■ **WORK INSTRUCTION 1**:
Answer these about the text on Surge recruitment, one answer a line, marked (a) to (c):
(a) How long did the pre-employment checks take to clear?
(b) Which country is the poster with the start date in?
(c) In what year did EngineeringOr say the Surge team began?

--------

From what I've been told, they are looking at the workload on a weekly basis and giving out start dates according to how many people they need at one time. I imagine that the shifting of the Brexit date has had a huge impact on this recruitment process, as it has with the whole of the Civil Service.
Can anyone provide me with any insight into the training we receive during the first few weeks of the role?
Reply 222
Thanks for the insight EngineeringOr.

I have been given a start date but while I was waiting for pre-employment checks clearing (which took 4 months) I accepted another position within HMRC. I don’t know what the level transfer policy is in my department but I have worked there under 2 weeks so they may let me go.

Anyway, my biggest concern was the telephony assignments. I applied to Surge to travel the country and do make a difference in important assignments, not to be a call centre worker. Like you said, locations may differ but I’m in Scotland so far enough away from London to be given menial tasks.

The other thing that concerned me was that they do not carry out SC (security checks) until you have started the job. Have you heard of anyone who failed and then had to leave?

I am now considered an internal candidate even though I applied and was interviewed before I took up my current position so cannot now be given a start date until I pass SC.

Just don’t know what to do. I’m 80% on the side of staying where I am and rejecting the job offer.
Original post by EngineeringOr
Weird thread for me to stumble across. I'm an ex-Surge team member. Worked from it's inception in 2015 up until recently but left on promotion.
If you want honest feedback, here's my feelings towards the "organisation" and what is currently happening with it thanks to insight from colleagues who are still there. Please be aware, this feedback is my specific experience based on the location I worked from and your own experiences may be vastly different as it appears that each location was managed very differently.

--------

■ **WORK INSTRUCTION 2**:
Rewrite the rows from the line containing "You are a GUI" through the line containing "pyautogui.click(x=173, y=175)", inclusive, as a Markdown table with the columns Number and Row text. Leave out blank lines.

■ **INPUT RECORDS**:
--------

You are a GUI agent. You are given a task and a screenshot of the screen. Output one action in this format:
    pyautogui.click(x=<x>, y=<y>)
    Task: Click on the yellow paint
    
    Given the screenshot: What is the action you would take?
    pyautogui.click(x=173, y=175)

--------

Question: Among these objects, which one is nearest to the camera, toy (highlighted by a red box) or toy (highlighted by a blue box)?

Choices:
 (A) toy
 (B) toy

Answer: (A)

--------

■ **ANSWER AREA 1**:
(a) 4 months
(b) Scotland
(c) 2015

■ **ANSWER AREA 2**:
| Number | Row text |
|---|---|
| 1 | You are a GUI agent. You are given a task and a screenshot of the screen. Output one action in this format: |
| 2 |     pyautogui.click(x=<x>, y=<y>) |
| 3 |     Task: Click on the yellow paint |
| 4 |     Given the screenshot: What is the action you would take? |
| 5 |     pyautogui.click(x=173, y=175) |